The transit time and subsequently the arch-PWV estimations could be influenced by the temporal resolution of the PC data. In the present study, breath-hold technique was used for the PC acquisition resulting in a lower temporal resolution compared to other validated free breathing acquisition techniques [18]. However, this later technique requires longer acquisition time and is exposed to more variation of the RR-interval during the acquisition as well as to the displacement of the aortic region of interest throughout the acquisition plane.

Another limitation is the use of CF_PWV values for comparison instead of invasive gold standard values. Indeed, it has been demonstrated that the CF_PWV calculation was influenced by the body shape and size [21]. However, it has been also demonstrated that in subjects with body mass index values <35 kg m-2 the CF_PWV validly reflects aortic PWV values [38]. Therefore, because of the low body mass index of the studied population (23.75 ± 3.4 kg m-2), the effect of body shape was supposed to be minimal providing accurate CF_PWV values.

Conclusions

Local and regional aortic stiffness indices were computed from a combination of CMR measurements with pulse pressure data.

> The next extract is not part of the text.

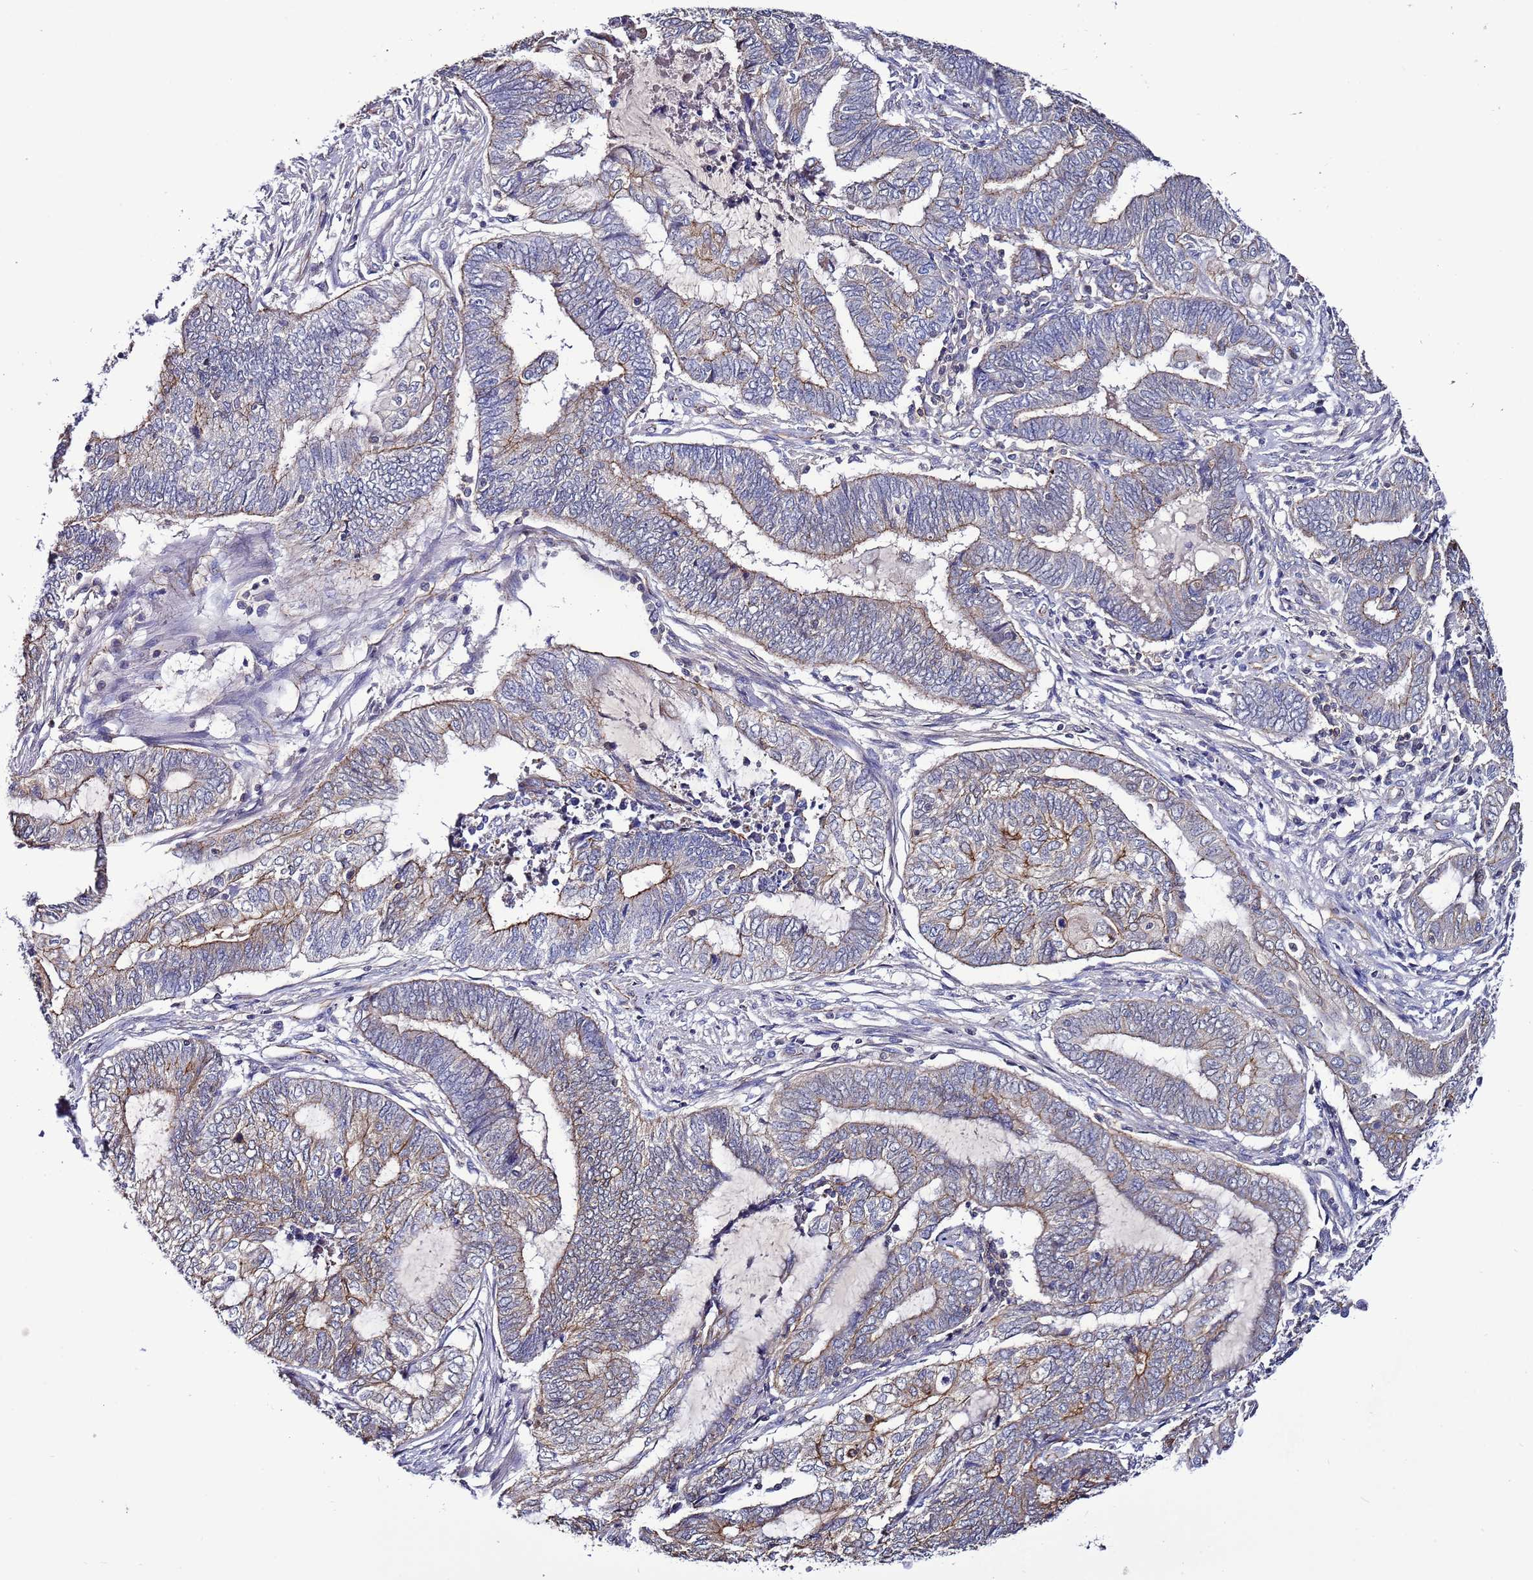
{"staining": {"intensity": "moderate", "quantity": "25%-75%", "location": "cytoplasmic/membranous"}, "tissue": "endometrial cancer", "cell_type": "Tumor cells", "image_type": "cancer", "snomed": [{"axis": "morphology", "description": "Adenocarcinoma, NOS"}, {"axis": "topography", "description": "Uterus"}, {"axis": "topography", "description": "Endometrium"}], "caption": "This micrograph reveals endometrial cancer (adenocarcinoma) stained with immunohistochemistry (IHC) to label a protein in brown. The cytoplasmic/membranous of tumor cells show moderate positivity for the protein. Nuclei are counter-stained blue.", "gene": "TENM3", "patient": {"sex": "female", "age": 70}}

The consistency of these indices according to the theoretical model and to the well established tonometry measurement of the global aortic stiffness was demonstrated. The addition of such post processing techniques to the established CMR tools may prove clinically useful for the local evaluation of the aortic stiffness, especially in patients with localized aortic stiffness, such as subjects with Marfan disease. Therefore, CMR regional measurements in the ascending aorta and on the aortic arch should be clinically relevant because of the proximal position of these segments regarding to the left ventricle, and of their effects on its working conditions and consequently its physiopathology.